Study text:
───
Korean-style food wrap

Ssam are dishes in Korean cuisine where one food is wrapped in another. A common variety is meat such as pork wrapped in a leafy vegetable. It is often accompanied by the condiment ssamjang and can also be topped with raw or cooked garlic, onion, green pepper, or a banchan (small side dish) such as kimchi. Ssam is usually bite-sized to prevent spilling of the fillings.

==History==
During the Goryeo period (918–1392), the state's Buddhist practices highly discouraged killing and eating animals. This has led to the development numerous Korean vegetable dishes, especially ssam. Yuan poet Yang Yunfu wrote about ssam during the Goryeo period in a poem. Yang wrote that Goryeo people ate rice by wrapping it with raw vegetables, and complimented the pleasant scent of Goryeo's lettuce.

The ancient Korean book of customs Tongguksesigi noted that women of Goryeo who were taken as servants by the Yuan dynasty made and ate ssam to have the taste of their home country's food and soothe homesickness. The same book also noted that ssam had become an established seasonal dish by the Joseon era, which was especially eaten as a festive dish during the day of Daeboreum. The ssam eaten during Daeboreum was believed to bring a good fortune and called bokssam (복쌈), which meant "fortune ssam".
───
Directions for this task: Pick up the article on the Korean wrap dish ssam after its last sentence and carry it on.
───
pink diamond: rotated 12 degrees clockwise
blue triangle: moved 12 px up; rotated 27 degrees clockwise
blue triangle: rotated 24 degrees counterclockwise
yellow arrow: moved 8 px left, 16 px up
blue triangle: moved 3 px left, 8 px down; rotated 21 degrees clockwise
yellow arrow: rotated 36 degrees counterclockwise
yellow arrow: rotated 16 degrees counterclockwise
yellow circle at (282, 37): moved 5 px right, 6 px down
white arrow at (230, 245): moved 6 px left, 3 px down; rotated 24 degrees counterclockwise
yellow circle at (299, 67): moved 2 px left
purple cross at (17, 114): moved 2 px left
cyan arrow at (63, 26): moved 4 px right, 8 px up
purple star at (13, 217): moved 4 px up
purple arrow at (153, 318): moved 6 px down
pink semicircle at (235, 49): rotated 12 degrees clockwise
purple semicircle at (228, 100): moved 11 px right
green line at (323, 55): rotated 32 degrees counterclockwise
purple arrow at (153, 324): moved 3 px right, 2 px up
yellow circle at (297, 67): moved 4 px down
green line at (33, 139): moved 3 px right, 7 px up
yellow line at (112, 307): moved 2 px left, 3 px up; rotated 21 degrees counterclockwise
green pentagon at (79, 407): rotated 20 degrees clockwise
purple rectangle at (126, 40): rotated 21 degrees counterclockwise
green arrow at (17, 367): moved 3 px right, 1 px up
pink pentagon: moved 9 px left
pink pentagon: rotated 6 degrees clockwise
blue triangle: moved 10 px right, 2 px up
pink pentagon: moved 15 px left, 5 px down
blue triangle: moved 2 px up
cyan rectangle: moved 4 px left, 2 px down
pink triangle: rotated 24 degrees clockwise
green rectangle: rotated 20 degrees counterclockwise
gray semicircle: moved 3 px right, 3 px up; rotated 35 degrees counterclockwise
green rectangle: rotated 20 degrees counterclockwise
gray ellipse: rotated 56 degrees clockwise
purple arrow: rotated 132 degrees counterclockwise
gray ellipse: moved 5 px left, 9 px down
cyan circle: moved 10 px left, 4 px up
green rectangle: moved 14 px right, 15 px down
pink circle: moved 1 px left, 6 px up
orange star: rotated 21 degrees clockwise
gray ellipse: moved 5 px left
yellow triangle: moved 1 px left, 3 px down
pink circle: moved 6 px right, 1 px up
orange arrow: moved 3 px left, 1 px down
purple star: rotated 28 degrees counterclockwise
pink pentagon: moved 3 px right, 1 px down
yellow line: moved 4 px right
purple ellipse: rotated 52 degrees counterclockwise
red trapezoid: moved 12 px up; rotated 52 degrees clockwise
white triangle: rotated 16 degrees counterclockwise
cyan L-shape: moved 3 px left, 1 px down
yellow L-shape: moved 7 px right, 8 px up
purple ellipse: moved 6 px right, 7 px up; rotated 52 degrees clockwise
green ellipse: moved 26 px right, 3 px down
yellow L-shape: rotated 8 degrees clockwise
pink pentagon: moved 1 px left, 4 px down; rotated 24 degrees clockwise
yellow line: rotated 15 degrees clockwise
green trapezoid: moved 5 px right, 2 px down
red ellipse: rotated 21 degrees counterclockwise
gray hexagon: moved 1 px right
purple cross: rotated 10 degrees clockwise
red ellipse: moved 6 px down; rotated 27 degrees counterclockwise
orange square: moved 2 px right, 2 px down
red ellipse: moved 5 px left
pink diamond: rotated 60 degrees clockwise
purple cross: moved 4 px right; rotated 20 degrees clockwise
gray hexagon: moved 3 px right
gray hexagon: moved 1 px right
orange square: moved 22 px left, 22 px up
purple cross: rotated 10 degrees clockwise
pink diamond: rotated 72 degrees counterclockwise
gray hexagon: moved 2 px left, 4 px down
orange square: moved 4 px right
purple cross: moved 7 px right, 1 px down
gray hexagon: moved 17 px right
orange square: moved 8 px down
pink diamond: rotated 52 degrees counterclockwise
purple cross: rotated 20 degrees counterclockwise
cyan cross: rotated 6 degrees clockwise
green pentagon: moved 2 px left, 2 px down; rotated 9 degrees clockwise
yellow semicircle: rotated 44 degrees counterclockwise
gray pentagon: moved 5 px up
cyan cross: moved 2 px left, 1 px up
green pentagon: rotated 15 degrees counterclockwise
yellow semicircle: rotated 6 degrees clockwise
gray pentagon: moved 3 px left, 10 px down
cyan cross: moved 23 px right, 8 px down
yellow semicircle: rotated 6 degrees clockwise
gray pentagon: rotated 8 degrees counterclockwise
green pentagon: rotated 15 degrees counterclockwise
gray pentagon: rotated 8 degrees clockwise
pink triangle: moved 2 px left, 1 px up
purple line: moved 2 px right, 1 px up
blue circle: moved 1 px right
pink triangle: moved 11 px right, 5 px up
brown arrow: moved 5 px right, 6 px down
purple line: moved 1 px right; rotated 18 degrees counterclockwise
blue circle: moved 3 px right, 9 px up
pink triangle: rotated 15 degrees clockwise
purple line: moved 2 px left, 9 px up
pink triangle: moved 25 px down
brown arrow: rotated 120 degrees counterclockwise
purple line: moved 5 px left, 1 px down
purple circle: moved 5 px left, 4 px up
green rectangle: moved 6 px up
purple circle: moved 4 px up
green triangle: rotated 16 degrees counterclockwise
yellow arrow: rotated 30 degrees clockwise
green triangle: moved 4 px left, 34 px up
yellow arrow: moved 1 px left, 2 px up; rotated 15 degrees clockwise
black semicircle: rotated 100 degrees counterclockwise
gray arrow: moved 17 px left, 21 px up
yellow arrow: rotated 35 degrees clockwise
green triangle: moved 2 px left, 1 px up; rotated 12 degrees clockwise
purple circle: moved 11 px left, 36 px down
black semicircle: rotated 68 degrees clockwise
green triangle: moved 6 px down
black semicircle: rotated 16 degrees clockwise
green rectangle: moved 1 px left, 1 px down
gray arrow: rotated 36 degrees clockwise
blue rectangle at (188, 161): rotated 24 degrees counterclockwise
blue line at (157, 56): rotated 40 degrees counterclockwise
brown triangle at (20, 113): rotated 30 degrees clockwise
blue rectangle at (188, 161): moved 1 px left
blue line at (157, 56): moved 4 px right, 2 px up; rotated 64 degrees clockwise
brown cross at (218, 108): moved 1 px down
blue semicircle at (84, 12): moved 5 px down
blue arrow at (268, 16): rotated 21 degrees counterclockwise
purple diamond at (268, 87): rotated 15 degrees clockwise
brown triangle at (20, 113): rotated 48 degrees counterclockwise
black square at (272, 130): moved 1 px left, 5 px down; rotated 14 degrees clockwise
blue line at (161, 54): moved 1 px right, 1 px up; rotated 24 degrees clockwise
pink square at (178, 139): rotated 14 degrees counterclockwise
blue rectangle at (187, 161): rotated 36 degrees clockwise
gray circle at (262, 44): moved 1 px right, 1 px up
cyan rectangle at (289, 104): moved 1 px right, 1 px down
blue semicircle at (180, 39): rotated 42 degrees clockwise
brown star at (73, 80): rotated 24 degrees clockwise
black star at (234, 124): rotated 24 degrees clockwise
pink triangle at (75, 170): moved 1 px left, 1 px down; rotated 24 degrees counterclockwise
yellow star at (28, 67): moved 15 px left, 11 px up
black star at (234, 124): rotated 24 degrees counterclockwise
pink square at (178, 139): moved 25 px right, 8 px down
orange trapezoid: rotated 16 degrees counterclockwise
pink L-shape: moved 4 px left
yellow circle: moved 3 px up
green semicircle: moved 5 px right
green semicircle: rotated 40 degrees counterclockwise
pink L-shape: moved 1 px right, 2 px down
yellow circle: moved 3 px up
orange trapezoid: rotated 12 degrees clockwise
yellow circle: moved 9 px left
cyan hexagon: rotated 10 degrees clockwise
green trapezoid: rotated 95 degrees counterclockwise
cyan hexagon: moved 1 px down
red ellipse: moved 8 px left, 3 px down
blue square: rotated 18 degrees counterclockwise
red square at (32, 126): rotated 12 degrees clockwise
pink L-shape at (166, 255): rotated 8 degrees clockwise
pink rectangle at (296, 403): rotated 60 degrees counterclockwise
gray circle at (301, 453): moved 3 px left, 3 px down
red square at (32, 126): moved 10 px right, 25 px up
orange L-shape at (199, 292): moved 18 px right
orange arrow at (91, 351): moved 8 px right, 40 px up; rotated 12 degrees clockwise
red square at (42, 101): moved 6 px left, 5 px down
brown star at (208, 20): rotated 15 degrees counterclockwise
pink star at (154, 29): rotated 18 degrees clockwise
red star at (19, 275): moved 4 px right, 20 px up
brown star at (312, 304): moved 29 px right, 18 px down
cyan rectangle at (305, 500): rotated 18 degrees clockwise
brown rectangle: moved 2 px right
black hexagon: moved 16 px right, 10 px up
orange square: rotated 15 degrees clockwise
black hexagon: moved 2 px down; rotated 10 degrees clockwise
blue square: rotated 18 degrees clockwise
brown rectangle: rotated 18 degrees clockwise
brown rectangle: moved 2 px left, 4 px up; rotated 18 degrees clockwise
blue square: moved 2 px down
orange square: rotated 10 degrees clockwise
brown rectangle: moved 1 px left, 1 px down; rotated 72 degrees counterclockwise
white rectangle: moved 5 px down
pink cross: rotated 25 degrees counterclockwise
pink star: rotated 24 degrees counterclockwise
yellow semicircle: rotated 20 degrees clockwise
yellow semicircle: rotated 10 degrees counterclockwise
───
Answer to the exercise:
Ssam was mentioned by the many texts in the Joseon era. One of them is Ŏu yadam, a collection of stories written by the scholar Yu Mongin, who recounts wrapping a sardine in a leafy vegetable with rice and ssamjang. In Sasojŏl (사소절; 士小節), a Joseon etiquette book, Yi Tŏngmu said it is polite to scoop and roll a ball of rice first before wrapping it with a vegetable from atop while eating ssam. He also told readers to wrap a ssam in a bitable size as it looked rude to puff one's cheeks while eating. Joseon scholar-official Chŏng Yagyong wrote a poem describing eating ssam consisting of gochujang (Korean chili paste) and the root of green onion in lettuce.

In modern days, ssam is slowly gaining popularity outside of Korea and is being served at restaurants in various locations such as New York City, Tokyo and Brisbane.

==Variations==
Various vegetables are used as ingredients such as lettuce, cabbage, bean leaves, and pumpkin leaves, which are used either raw or blanched. Seaweed such as miyeok (sea mustard seaweed) and gim (dried laver) are also used. Ssam can be used to refer to dishes using beef tongue, roe, pork, clams, or sea cucumbers wrapped and cooked in eggs. Depending on one's taste, ssam can contain side dishes such as kimchi and garlic, and sauce such as ssamjang, doenjang, red pepper paste, and oil sauce. Sashimi and gwamegi are also eaten with wraps.

===By ingredients===

- Bossam: with steamed pork, e.g. shoulder and is a popular dish throughout Korea.
- Ssambap is a dish in which rice is included.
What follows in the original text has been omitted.